Every cloud needs a silver lining: edge glow mask

I am trying to create a sky system using polygonal clouds rather than volumetrics. It looks fairly good throughout the daytime.

But come 6PM clouds look opaque when we look at them through the sun:

So I hooked up a camera vector and vertex normal dot product, and got silver linings-- but of course, clouds had silver linings everywhere, even when you’re looking away from the sun.

This is the desired effect (a composite in photoshop)

How do I make it so that we get this silver lining only over the sun, fading out as the clouds recede away? Maybe a mask?

Thanks in advance for any help on this!

yeah you could scale the intensity with a sphere mask.
the ‘a’ input would be world position and ‘b’ would be the position of the sun. hardness would be 0 and radius some fairly high value in the thousands i’d imagine.

you could also try running the dot product with the normal and atmospheric light vector for a of bit different effect.

How would you go about getting the position of the sun’s light vector into the material graph? That’s what I’d have the most trouble with.

I’ve got an orrery going atm-- the sun’s on a card that rotates around in front of the sky sphere. The directional light is parented to the sun card. It all does a day/night cycle that works pretty well.

So all I have to do is use the atmospheric light vector node, which will return any directional light vector? What if there are two directional lights in the level, one for the moon if it’s up while the sun is (though at a very low intensity)?

if you have a directional light in the level then the “atmospheric light vector” node will return the direction it’s pointing provided the directional lights intensity is over 0.

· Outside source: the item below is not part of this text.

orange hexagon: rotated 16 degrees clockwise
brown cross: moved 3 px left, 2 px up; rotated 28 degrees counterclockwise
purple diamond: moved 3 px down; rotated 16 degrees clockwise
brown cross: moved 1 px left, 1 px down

Alternatively, you could make a fake sun blueprint. Generally I would add a billboard and arrow components. Then make a material parameter collection and set a vector parameter to the arrow’s forward vector in the construction script. Bring the fake sun into the level and add the parameter collection to the material. when you rotate the sun the light direction in the material changes.

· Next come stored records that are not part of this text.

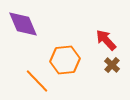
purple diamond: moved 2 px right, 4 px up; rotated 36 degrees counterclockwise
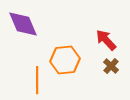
brown cross: moved 1 px left, 1 px down
orange line: moved 1 px up; rotated 44 degrees clockwise
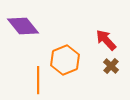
purple diamond: moved 2 px down; rotated 16 degrees counterclockwise
orange hexagon: rotated 16 degrees counterclockwise
orange line: moved 1 px right
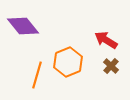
red arrow: rotated 15 degrees counterclockwise
orange hexagon: moved 3 px right, 2 px down
orange line: moved 1 px left, 5 px up; rotated 16 degrees clockwise
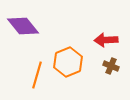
red arrow: rotated 35 degrees counterclockwise
brown cross: rotated 21 degrees counterclockwise
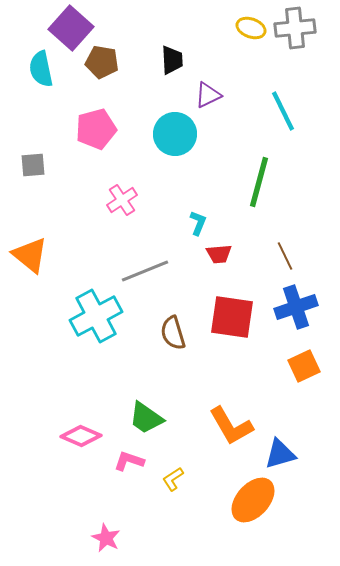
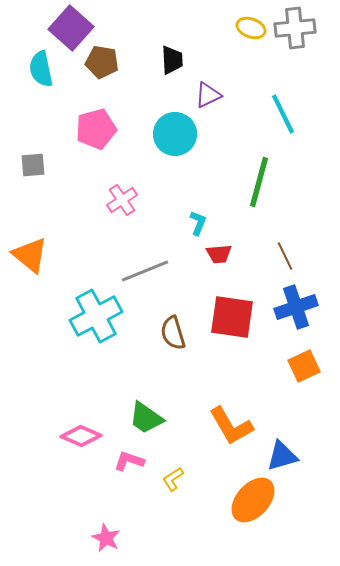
cyan line: moved 3 px down
blue triangle: moved 2 px right, 2 px down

I don’t think “atmospheric light vector” node will work right with two directional lights. it will try to just swap back an forth as they run their construction scripts.

you could feed a parameter off of the directional light in your card, and swap the vector for the moon when one becomes more intense then the other. or you could use two dot products in the material if you would rather not swap.

Swap would be complicated, so two dot products it is. Or could you add the two sphere masks together, then multiply over the dot product?

Thank you for your continued attention to this, I may need to consult your help in the future when implementing this in the blueprint stage. Think you’d be game to help me out again in the future?

What are the dot products for in this case?

I’m not sure what you’re saying, I think you’ll need two dots but it won’t hurt try whatever it is you’re thinking.
I’ll be around if you have more questions.

dot(light vector a, pixel normal) * spheremask

dot(light vector b, pixel normal) * spheremask

then add together.

sometimes the light vector needs to be inverted, it will be obvious if it’s an issue.
vertex normal will work too its nearly the same as pixel normal.

I’ve given it some more thought and since a directional light with a mask is basically just a point light, so you could use point light math. either way will work though.

Your extra thought and continued attention to this is greatly appreciated! I’ll get onto scripting this quickly so we can work on it simultaneously.

To make things faster, how would you set up the normal dot product(a,b) -->sphere mask on graph?